§ The exercise
Take the lines of the records from the one containing "pose: elev=158.6 azim=196.7" through the one containing "Dot at: (332, 274)" and recast them as a Markdown table with the columns Row and Line. Skip blank lines and leave the pictures out.
— start Data provided —
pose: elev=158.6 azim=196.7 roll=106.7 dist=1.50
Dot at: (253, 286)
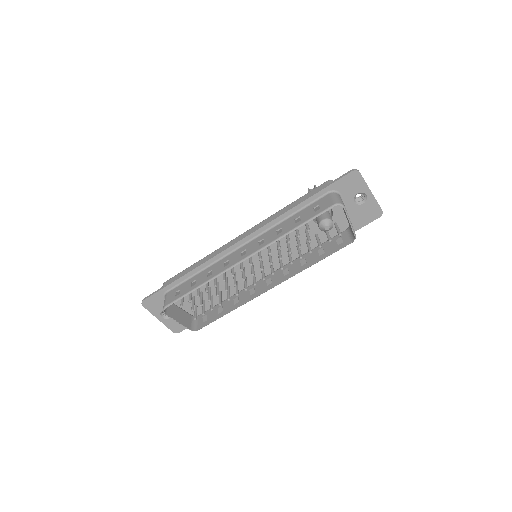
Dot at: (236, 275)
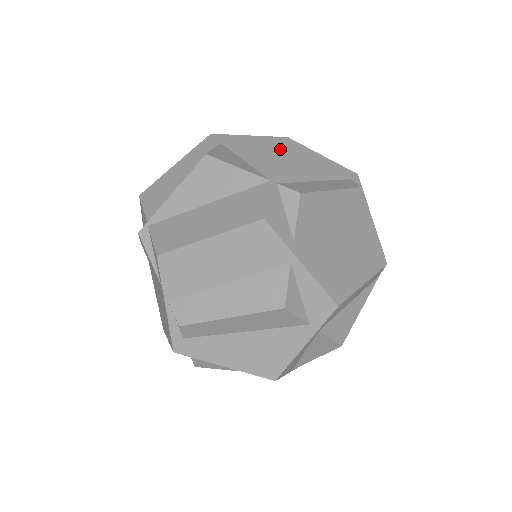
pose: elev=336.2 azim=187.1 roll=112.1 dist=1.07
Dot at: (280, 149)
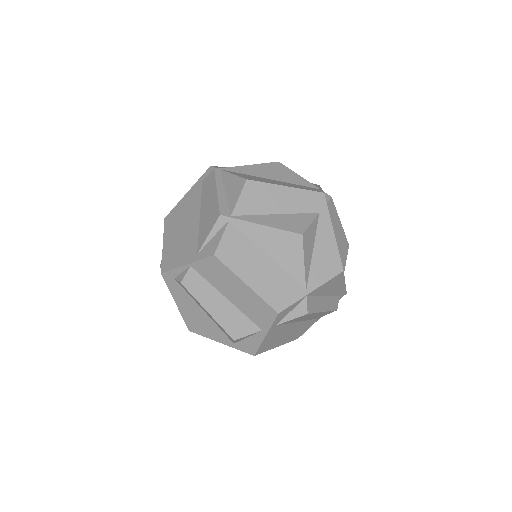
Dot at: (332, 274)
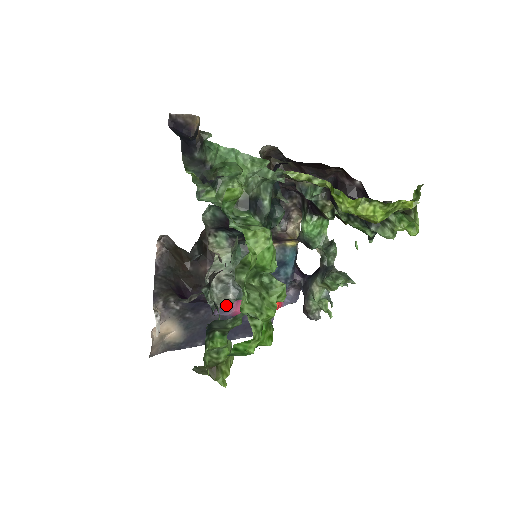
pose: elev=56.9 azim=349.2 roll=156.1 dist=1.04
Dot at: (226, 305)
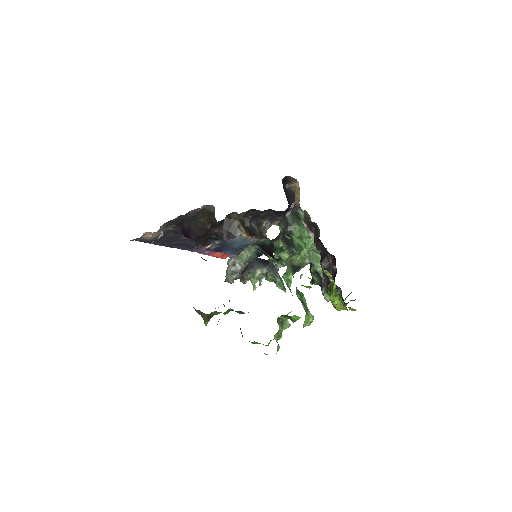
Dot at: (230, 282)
— end Data provided —
— start Data provided —
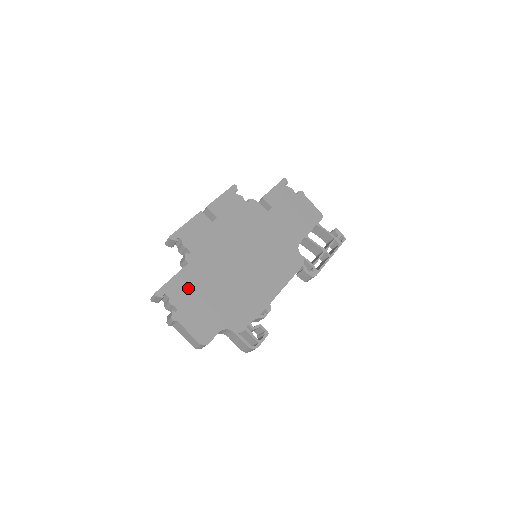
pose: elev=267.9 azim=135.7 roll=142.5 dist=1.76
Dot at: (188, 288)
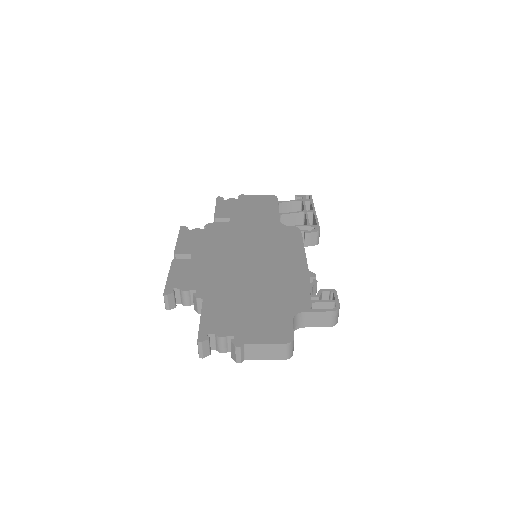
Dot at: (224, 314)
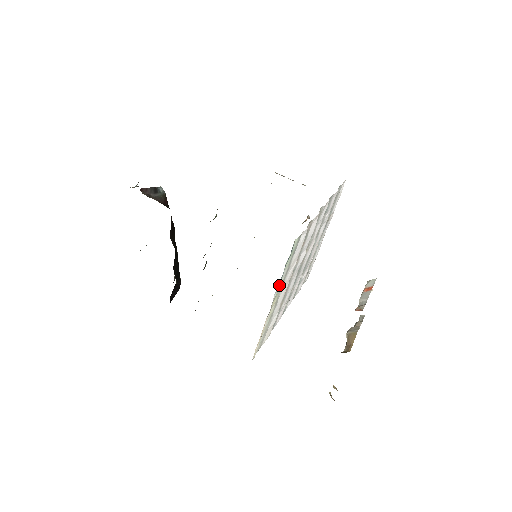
— end Data provided —
— start Data provided —
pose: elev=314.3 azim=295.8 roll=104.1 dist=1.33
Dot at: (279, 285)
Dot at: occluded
— end Data provided —
§ Exercise output
| Row | Line |
|---|---|
| 1 | pose: elev=158.6 azim=196.7 roll=106.7 dist=1.50 |
| 2 | Dot at: (253, 286) |
| 3 | Dot at: (236, 275) |
| 4 | pose: elev=336.2 azim=187.1 roll=112.1 dist=1.07 |
| 5 | Dot at: (280, 149) |
| 6 | Dot at: (332, 274) |